* _SELECTED PASSAGE_:
[Start of Attachment]

Dan and I had not decided on a girl name at this point (we knew the middle name, look up Ada Lovelace). He didn’t like any on my list and hadn’t suggested many alternatives. I had two names I really liked and I asked him when we both super emotional how Elowen Ada sounded. He said he loved it. Post birth baby bliss is a great time to get a name you want.

Elowen measured in at 9 pounds 6 ounces, 23 inches long, and had a 14 inch head. Take that Dr. You Can’t Birth Babies Through Your Vagina!!! (The surgeon that performed my cesarean three years earlier gave the reason for needing it being that the baby didn’t fit through the birth canal; Loki was 8 pounds 3 ounces.)

My mom was the first person I made Dan call. She was in upstate New York, watching my sister’s two daughters (yeah, super timing). She had been calling three times a day to check in. She did call that morning and I told her that it was more of the same (I didn’t know it was really the day yet). She was so shocked when Dan told her she had another granddaughter!

[End of Attachment]

* _QUESTIONS TO ANSWER_:
(1) Reproduce the passage from the birth story between "Dan and I had" and "name you want.", inclusive.
(2) Pick up the story of Elowen's birth after its last sentence and keep writing it.

* _DATASET EXTRACT_:
[Start of Attachment]

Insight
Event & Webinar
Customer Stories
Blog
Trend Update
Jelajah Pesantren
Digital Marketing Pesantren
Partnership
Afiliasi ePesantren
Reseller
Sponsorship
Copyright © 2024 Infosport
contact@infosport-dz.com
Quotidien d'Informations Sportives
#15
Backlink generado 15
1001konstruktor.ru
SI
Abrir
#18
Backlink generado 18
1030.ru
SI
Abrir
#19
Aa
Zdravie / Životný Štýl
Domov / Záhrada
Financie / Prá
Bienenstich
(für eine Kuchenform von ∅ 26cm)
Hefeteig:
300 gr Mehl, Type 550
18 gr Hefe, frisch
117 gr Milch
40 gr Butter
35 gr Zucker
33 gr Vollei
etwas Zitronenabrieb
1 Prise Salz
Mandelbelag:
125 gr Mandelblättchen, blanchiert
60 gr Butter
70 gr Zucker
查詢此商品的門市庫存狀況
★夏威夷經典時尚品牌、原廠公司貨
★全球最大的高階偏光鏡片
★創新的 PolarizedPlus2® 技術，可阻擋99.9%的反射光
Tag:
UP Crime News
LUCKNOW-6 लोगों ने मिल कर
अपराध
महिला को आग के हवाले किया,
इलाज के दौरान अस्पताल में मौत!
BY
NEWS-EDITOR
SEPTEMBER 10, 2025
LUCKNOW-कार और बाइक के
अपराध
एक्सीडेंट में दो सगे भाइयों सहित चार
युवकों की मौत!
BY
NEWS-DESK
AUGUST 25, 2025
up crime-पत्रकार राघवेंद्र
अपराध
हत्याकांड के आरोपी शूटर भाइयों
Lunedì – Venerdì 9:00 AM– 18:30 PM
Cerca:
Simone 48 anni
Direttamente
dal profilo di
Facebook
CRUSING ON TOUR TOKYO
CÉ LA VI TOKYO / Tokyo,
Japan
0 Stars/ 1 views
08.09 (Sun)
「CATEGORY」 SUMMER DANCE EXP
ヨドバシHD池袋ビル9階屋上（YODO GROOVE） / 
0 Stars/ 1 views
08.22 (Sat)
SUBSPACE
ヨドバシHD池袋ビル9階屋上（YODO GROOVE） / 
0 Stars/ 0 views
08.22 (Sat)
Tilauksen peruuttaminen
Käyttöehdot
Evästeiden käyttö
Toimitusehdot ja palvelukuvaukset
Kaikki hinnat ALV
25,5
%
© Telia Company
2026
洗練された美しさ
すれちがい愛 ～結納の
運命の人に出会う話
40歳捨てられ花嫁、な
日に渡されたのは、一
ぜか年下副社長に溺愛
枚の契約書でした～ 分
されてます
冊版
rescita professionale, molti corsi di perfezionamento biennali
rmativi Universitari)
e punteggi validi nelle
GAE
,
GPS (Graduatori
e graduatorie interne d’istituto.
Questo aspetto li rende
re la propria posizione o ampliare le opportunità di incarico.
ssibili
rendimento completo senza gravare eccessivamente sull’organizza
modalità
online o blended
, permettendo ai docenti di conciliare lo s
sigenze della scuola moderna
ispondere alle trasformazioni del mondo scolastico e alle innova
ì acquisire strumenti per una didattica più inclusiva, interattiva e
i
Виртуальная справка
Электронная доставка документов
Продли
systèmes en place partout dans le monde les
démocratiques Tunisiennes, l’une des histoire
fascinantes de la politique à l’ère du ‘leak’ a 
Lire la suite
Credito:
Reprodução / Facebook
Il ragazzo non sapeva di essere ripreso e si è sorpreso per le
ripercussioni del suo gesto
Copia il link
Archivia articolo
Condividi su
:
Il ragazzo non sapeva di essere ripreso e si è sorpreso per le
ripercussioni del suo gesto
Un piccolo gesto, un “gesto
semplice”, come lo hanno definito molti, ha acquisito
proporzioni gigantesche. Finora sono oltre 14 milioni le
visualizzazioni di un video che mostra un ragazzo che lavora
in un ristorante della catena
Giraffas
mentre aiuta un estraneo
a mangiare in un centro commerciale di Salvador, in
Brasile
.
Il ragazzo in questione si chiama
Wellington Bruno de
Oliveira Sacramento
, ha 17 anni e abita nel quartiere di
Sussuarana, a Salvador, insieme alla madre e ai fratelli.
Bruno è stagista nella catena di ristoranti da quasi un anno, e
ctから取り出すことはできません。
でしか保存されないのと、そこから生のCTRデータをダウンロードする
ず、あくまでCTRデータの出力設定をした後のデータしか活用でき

[End of Attachment]

* _WRITTEN ANSWERS_:
(1)
Dan and I had not decided on a girl name at this point (we knew the middle name, look up Ada Lovelace). He didn’t like any on my list and hadn’t suggested many alternatives. I had two names I really liked and I asked him when we both super emotional how Elowen Ada sounded. He said he loved it. Post birth baby bliss is a great time to get a name you want.

(2)
Elowen’s birth was so different from Loki’s birth. It came on strong and fast. There was no time to prepare, no build up. It was a little overwhelming at times, but I never felt like I couldn’t do it, especially knowing that Nannette and Grace were there. It was such an empowering and healing experience. I can’t even say how much it means to me to have been able to have those two amazing women at both of my labors and almost both of my births. I am more grateful than I can say (to Nannette, to Grace, to Dan, to Justine, and to my own body & mind).